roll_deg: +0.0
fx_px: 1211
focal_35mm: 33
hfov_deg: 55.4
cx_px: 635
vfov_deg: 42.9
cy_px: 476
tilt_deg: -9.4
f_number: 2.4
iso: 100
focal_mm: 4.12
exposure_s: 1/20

________________

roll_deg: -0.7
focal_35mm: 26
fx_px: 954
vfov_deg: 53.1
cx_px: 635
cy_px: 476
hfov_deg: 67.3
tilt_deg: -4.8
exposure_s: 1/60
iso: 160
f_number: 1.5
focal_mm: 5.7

________________

• [TASK REQUIREMENTS] When you reach the line containing "hfov_deg: 55.4" in the data above, start copying exactly, and stop after the line containing "exposure_s: 1/20".

• [FINAL ANSWER]
hfov_deg: 55.4
cx_px: 635
vfov_deg: 42.9
cy_px: 476
tilt_deg: -9.4
f_number: 2.4
iso: 100
focal_mm: 4.12
exposure_s: 1/20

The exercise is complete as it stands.